Pointing at objects – be it with language, using gaze, gestures or eyes only – is a very human ability. However, recent advances in technology have enabled smart, multimodal assistants - including those found in cars - to action similar pointing capabilities and replicate these human qualities. Through the use of image recognition and deep learning, smart assistants are revolutionising autonomous vehicles and showing us a future in which our cars are going to be able to point at - and define - objects.

As we learn more about the world around us, we’re finding that there are few things that only humans can do. How about counting? Birds can deal with numbers up to 12. Using tools? Dolphins are using sponges as a tool for hunting.

It may come as a surprise that the animal kingdom can do these tasks. But it highlights how unusual pointing is in being specific to humankind. While it seems natural and easy to us, not even a chimpanzee - our closest living relative - can do more than point to food that is out of its reach in order for humans to help retrieve it for them. Interestingly, this only happens in captivity, suggesting they’re copying human behaviour and they don’t understand when a human helper points to a place where food is hidden, despite a young child understanding this quite easily. So, how can we possibly expect machines to understand it?

The term ‘multimodal’ is often positioned as providing the choice between modalities, for example, typing - or speaking - or handwriting - on a pad to enter the destination into your navigation system, but it’s important to remember that this is not true.

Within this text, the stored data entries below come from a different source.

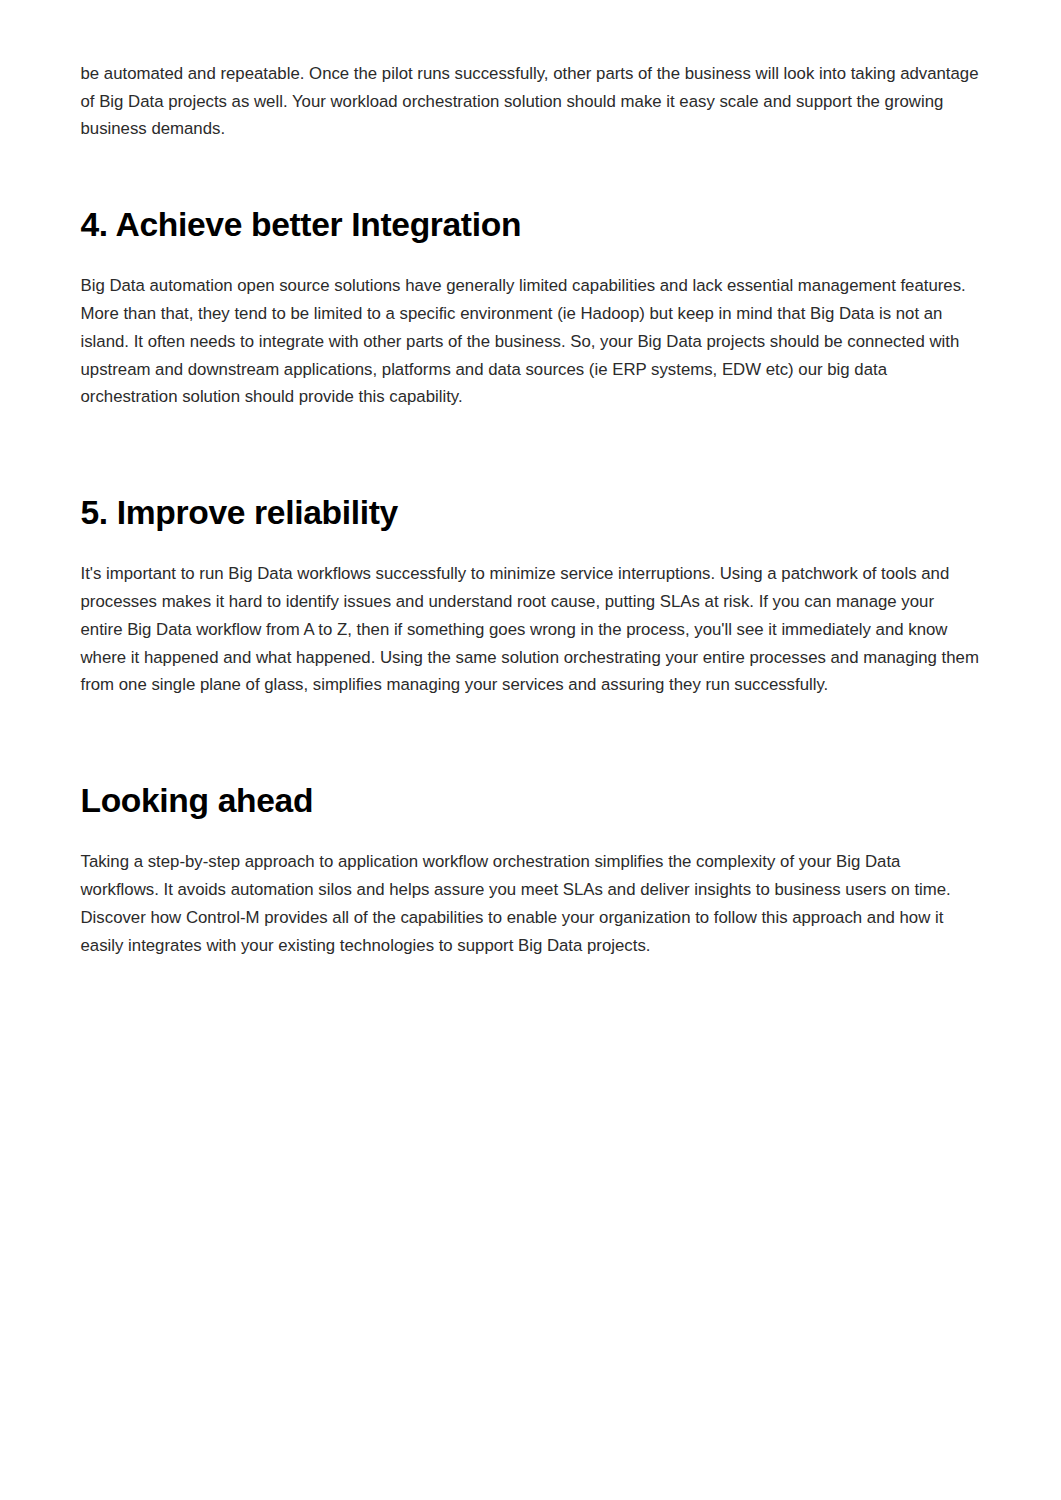be automated and repeatable. Once the pilot runs successfully, other parts of the business will look into taking advantage of Big Data projects as well. Your workload orchestration solution should make it easy scale and support the growing business demands.
4. Achieve better Integration
Big Data automation open source solutions have generally limited capabilities and lack essential management features. More than that, they tend to be limited to a specific environment (ie Hadoop) but keep in mind that Big Data is not an island. It often needs to integrate with other parts of the business. So, your Big Data projects should be connected with upstream and downstream applications, platforms and data sources (ie ERP systems, EDW etc) our big data orchestration solution should provide this capability.
5. Improve reliability
It's important to run Big Data workflows successfully to minimize service interruptions. Using a patchwork of tools and processes makes it hard to identify issues and understand root cause, putting SLAs at risk. If you can manage your entire Big Data workflow from A to Z, then if something goes wrong in the process, you'll see it immediately and know where it happened and what happened. Using the same solution orchestrating your entire processes and managing them from one single plane of glass, simplifies managing your services and assuring they run successfully.
Looking ahead
Taking a step-by-step approach to application workflow orchestration simplifies the complexity of your Big Data workflows. It avoids automation silos and helps assure you meet SLAs and deliver insights to business users on time. Discover how Control-M provides all of the capabilities to enable your organization to follow this approach and how it easily integrates with your existing technologies to support Big Data projects.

In reality, multiple modalities should work together to accomplish a task. For example, when pointing to something in the area (modality 1) and saying, “tell me more about this” (modality 2), both speech and gaze recognition is needed to explain what the user wants to accomplish. Imagine being in your car, driving down the high street and wanting to find out more about a restaurant that appeals to you; there is the possibility to look at it and simply ask “tell me more about it”, thereby using both modality 1 and 2.


Human-like response


As the technology develops, it’s hoped that more information will be available to the systems: for example, a driver may be able to find out whether there is free parking at the restaurant in question or what vegetarian options there are on the menu.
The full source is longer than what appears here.